France / 2009 / 52′ / Tourné à Palerme, Italie
« Via, via ! » c’est avec ces mots que les voituriers font circuler les automobilistes à Palerme. Ces parcheggiatori font partie du décor et chacun d’entre eux règne sur une des places du centre historique de la capitale sicilienne. Apparemment illégaux, ils laissent le profane perplexe : Qui sont ces hommes ? Comment sont-ils payés ? Pour qui travaillent-ils ? C’est avec ce questionnement naïf que Dorine Brun est allée à la rencontre de chacun d’entre eux. En s’obstinant à mettre au jour leur raison d’être, leur travail, leur mode de vie, leurs rapports avec les usagers et les autorités, ce film nous fait découvrir la société sicilienne et ses contradictions : un système où la règle pour survivre est d’inventer sa propre loi. Dans ce pays du silence, la parole est difficile mais possible, surtout si elle est théâtrale. Celle des voituriers est toujours haute en couleur, mais ce masque du spectacle les protège aussi des révélations qu’ils font. Dans cette succession de portraits, vivants, humains, truculents, se compose un tableau de la Sicile en proie aux maux que tout le monde connaît mais sur lesquels personne n’ose mettre les mots qui fâchent.

>> Mentions spéciales du jury

« La dérive douce d’un enfant de Petit-Goâve » de Pedro Ruiz

Canada / 2010 / 84′ / Tourné à Haïti
Connu pour sa détermination, sa force, son honnêteté parfois brutale et inconfortable, son regard lucide, Dany Laferrière – écrivain – est un homme assoiffé de littérature, amoureux de la vie. Dans ce film, on l’accompagne dans une douzaine de villes dont Montréal, Paris, New York, Port-au-Prince jusqu’au mythique village de pêcheurs, Petit-Goâve. La promenade en Haïti, pays de contrastes où un bonheur sensuel côtoie une violence anarchique, nous mène à une réflexion sur le pays de son enfance et celui d’aujourd’hui, principale source de son inspiration, et sur l’exil. Plus qu’un voyage physique, ce voyage cinématique fascinant nous plonge dans l’imagination déchaînée de l’auteur.

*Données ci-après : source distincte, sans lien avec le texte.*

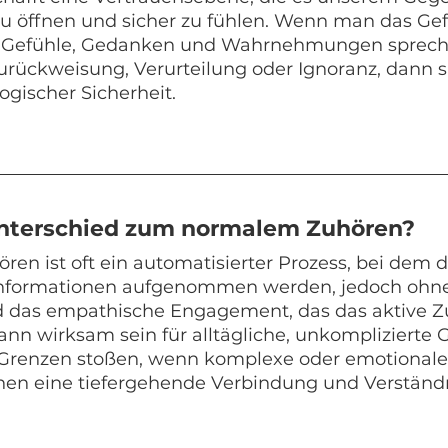
zu öffnen und sicher zu fühlen. Wenn man das Gefü
n Gefühle, Gedanken und Wahrnehmungen sprech
urückweisung, Verurteilung oder Ignoranz, dann s
gischer Sicherheit. 
Unterschied zum normalem Zuhören?
en ist oft ein automatisierter Prozess, bei dem d
nformationen aufgenommen werden, jedoch ohne
d das empathische Engagement, das das aktive Z
ann wirksam sein für alltägliche, unkomplizierte 
 Grenzen stoßen, wenn komplexe oder emotional
denen eine tiefergehende Verbindung und Verständ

« Madagascar, carnet de voyage » de Bastien Dubois


France / 2009 / 12′ / Animation
La Famadihana, coutume malgache qui signifie retournement des morts, donne lieu à d’importantes festivités, à des danses et des sacrifices de zébus, mais démontre surtout l’importance du culte des anciens dans la société malgache. L’histoire est racontée en carnet de voyage, retraçant le parcours d’un voyageur occidental confronté à ces différentes coutumes. Les pages du carnet se tournent, et les dessins s’animent.